Personal information
- Full name: Annie Victoria O'Neil
- Born: 18 February 1999 (age 26) Murray Bridge, South Australia, Australia
- Batting: Right-handed
- Role: Batter

Domestic team information
- 2018/19–2024/25: South Australia (squad no. 5)
- 2019/20-present: Adelaide Strikers (squad no. 5)
- 2025/26–present: Queensland

Career statistics
| Competition | WLA | WT20 |
| Matches | 39 | 14 |
| Runs scored | 718 | 81 |
| Batting average | 21.11 | 11.57 |
| 100s/50s | 0/2 | 0/0 |
| Top score | 86* | 36 |
| Catches/stumpings | 17/– | 3/– |
- Source: CricketArchive, 14 October 2025

= Annie O'Neil =

Australian cricketer (born 1999)

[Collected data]
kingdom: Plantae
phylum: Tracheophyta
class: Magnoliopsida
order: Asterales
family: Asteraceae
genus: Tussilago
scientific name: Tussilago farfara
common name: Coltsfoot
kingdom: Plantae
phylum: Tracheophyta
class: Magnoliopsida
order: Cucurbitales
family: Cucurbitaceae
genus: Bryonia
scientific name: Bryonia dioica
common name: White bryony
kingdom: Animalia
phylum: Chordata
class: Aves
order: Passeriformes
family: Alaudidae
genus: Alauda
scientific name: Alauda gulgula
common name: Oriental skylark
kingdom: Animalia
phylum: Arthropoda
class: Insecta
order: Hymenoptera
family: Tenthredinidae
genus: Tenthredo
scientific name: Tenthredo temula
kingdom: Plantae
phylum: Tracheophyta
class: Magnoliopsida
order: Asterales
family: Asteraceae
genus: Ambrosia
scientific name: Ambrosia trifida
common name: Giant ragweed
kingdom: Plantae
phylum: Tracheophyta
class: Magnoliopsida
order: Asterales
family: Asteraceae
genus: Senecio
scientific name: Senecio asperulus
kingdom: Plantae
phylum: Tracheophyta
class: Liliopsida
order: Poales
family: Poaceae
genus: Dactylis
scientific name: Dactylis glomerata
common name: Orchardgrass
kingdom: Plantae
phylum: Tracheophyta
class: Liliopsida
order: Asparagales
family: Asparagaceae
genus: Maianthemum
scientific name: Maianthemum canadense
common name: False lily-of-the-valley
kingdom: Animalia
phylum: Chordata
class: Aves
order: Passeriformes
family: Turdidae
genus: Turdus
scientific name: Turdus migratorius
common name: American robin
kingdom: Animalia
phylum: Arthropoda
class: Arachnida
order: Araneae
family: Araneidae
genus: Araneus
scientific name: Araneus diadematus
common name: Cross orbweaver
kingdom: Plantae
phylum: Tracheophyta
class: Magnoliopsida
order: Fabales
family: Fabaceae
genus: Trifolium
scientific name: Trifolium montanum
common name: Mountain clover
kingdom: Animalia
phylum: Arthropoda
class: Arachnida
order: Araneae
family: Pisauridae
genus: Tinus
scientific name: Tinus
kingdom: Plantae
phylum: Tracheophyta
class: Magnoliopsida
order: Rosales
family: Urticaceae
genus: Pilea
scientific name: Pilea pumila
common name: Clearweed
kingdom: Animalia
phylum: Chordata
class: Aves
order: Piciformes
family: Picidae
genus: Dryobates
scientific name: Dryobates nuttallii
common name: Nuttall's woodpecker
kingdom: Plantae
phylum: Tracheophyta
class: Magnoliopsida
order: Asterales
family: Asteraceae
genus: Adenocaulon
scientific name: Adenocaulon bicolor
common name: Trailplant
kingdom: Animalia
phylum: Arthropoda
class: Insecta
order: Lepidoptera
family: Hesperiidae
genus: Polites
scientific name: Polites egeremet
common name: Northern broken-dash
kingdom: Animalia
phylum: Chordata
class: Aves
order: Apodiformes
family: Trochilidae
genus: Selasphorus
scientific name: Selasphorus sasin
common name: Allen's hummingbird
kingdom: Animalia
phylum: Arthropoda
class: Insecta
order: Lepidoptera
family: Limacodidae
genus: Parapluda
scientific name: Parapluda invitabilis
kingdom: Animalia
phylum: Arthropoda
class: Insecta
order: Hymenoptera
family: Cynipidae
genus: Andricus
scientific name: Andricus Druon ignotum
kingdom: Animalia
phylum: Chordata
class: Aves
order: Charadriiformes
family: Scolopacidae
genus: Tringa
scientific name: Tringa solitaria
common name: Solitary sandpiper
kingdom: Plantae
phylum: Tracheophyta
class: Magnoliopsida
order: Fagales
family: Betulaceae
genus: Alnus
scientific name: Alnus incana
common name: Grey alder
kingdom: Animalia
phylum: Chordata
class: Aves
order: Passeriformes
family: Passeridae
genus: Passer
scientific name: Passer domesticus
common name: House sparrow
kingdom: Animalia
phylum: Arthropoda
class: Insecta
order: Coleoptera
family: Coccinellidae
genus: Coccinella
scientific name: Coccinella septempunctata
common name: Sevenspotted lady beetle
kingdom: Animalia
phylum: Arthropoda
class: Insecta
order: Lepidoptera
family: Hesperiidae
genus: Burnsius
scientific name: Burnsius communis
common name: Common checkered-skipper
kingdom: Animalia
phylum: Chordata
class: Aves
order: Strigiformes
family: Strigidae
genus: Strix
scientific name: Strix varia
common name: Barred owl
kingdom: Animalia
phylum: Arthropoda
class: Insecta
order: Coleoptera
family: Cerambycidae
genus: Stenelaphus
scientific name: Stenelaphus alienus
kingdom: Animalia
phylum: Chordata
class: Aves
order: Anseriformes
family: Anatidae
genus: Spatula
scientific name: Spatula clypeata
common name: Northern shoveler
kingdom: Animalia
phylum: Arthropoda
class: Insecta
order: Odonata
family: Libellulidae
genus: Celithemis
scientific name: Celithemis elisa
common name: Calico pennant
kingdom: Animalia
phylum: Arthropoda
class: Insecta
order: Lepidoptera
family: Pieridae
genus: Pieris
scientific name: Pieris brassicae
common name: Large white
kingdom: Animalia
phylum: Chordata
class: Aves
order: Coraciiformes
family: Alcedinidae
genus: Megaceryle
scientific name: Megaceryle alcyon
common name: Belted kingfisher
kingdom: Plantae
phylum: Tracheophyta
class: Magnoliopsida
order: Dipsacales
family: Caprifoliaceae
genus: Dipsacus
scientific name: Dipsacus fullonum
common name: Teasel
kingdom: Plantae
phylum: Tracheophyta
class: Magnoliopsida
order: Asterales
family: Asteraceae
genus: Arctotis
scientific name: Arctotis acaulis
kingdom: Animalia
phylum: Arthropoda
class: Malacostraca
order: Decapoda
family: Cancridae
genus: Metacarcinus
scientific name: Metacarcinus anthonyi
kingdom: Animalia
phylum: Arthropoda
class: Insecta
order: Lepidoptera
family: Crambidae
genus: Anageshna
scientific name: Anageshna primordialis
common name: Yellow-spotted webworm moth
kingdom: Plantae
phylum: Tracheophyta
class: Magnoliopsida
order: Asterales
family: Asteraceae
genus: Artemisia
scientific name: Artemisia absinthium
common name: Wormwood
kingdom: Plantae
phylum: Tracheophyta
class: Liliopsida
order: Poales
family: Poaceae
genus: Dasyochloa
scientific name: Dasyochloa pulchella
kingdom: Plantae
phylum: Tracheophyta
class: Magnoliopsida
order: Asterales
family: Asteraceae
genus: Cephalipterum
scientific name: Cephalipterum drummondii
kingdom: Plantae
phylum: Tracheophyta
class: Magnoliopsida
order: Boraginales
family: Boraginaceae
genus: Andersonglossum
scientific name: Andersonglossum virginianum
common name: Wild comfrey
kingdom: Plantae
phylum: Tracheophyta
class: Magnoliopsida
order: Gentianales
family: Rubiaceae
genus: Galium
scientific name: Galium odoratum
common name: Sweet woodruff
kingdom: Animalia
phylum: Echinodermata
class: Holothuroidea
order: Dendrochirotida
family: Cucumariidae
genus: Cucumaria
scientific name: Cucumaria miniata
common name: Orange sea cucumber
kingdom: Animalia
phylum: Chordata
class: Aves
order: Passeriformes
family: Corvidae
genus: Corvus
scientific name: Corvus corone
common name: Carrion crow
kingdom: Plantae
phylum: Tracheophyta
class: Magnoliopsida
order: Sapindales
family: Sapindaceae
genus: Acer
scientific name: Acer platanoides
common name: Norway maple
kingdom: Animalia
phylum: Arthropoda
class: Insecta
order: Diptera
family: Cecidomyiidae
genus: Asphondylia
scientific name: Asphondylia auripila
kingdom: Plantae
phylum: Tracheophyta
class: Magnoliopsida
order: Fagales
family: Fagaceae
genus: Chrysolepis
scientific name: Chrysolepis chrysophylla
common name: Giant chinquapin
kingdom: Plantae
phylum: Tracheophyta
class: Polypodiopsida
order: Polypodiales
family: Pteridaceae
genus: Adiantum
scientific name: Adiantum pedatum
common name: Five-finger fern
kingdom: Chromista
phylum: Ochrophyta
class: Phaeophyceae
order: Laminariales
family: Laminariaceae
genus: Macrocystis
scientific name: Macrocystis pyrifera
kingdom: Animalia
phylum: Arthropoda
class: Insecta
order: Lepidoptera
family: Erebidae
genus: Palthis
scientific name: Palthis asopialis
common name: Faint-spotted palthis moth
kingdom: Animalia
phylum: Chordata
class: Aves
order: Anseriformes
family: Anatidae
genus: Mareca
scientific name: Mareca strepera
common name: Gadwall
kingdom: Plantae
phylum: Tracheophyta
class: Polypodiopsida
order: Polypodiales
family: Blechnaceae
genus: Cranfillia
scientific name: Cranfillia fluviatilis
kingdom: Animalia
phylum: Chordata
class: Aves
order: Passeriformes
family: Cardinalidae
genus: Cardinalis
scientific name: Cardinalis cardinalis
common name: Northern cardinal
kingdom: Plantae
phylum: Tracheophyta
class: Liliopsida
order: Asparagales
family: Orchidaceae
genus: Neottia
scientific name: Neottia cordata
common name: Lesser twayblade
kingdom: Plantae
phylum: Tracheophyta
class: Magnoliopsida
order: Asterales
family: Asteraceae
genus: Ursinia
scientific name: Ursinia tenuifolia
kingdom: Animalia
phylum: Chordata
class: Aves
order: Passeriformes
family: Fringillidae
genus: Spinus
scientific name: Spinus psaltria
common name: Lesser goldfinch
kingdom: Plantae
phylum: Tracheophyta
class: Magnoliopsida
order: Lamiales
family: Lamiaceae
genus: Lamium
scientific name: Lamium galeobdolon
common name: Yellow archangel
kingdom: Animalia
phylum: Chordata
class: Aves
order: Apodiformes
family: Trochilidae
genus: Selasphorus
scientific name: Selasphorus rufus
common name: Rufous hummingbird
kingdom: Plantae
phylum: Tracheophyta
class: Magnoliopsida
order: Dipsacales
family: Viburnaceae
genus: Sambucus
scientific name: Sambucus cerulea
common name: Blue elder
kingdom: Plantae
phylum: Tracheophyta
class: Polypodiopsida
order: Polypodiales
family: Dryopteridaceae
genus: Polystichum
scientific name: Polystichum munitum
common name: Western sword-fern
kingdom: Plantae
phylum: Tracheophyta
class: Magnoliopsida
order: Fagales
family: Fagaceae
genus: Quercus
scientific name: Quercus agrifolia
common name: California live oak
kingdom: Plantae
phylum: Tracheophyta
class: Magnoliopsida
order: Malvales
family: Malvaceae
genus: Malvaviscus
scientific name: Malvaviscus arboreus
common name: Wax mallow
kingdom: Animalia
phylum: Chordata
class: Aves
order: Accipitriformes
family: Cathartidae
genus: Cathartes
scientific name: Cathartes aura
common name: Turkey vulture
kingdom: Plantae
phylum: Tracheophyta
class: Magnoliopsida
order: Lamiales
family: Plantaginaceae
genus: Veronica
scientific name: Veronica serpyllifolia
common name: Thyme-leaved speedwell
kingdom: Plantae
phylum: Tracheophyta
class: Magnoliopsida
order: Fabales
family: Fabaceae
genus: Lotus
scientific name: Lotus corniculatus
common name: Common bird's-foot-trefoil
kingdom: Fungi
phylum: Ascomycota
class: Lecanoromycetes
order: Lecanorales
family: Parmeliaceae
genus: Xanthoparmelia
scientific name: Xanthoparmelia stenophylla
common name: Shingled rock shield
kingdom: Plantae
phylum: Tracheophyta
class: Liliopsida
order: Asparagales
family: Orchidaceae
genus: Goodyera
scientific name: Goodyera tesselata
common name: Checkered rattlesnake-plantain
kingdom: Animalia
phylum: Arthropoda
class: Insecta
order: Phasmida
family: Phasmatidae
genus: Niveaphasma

* Tasks and exercises *
- A) Answer these questions from the Annie O'Neil profile:
(i) In which town was she born?
(ii) What squad number did she wear for the Adelaide Strikers?
(iii) How many runs did she score in WT20 matches?
- B) Carry on writing the Annie O'Neil profile, starting after its final line.

* Responses by item number *
- A)
(i) Murray Bridge, South Australia, Australia
(ii) 5
(iii) 81

- B)
Annie Victoria O'Neil (born 18 February 1999) is an Australian cricketer who plays as a right-handed batter for the Queensland Fire in the Women's National Cricket League (WNCL) and the Adelaide Strikers in the Women's Big Bash League (WBBL).

==Career==
O'Neil made her List A debut for South Australia on 1 February 2019 during the 2018–19 Women's National Cricket League season. She made her Twenty20 debut for the Adelaide Strikers on 1 December 2019.